What does the video say about acne from testosterone ranges from mild to severe?
Acne from testosterone ranges from mild to severe and cystic. The creator does not mention this range, and that gap in information matters for anyone making an informed decision.
What does the video say about treatment options exist. topical retinoids, benzoyl peroxide,?
Treatment options exist. Topical retinoids, benzoyl peroxide, and systemic options like doxycycline or isotretinoin are all used clinically. Consulting a dermatologist before starting testosterone is a reasonable step.
What does the video say about injectable testosterone may produce larger hormonal fluctuations than transdermal formulations,?

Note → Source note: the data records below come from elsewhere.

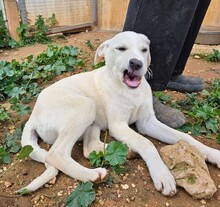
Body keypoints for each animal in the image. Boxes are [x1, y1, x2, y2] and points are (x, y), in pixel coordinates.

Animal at [19, 32, 219, 196]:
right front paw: (162, 175)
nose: (136, 63)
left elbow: (185, 137)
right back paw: (92, 175)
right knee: (56, 154)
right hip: (86, 106)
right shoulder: (118, 126)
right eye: (121, 48)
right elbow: (146, 143)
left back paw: (126, 151)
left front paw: (213, 153)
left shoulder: (147, 122)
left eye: (144, 50)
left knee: (89, 148)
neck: (131, 92)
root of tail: (33, 116)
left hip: (92, 121)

Injectable testosterone may produce larger hormonal fluctuations than transdermal formulations, which some clinicians associate with more pronounced acne flares, though head-to-head evidence comparing modalities is limited.
Sources & references
Citations extracted from our medical team's review. Click any citation to search PubMed.
Not medical advice. This video was made by ianaiexander, not by FormBlends. Our write-up above is an editorial review, not a medical recommendation. Talk to your doctor before making any decisions about medications or treatments.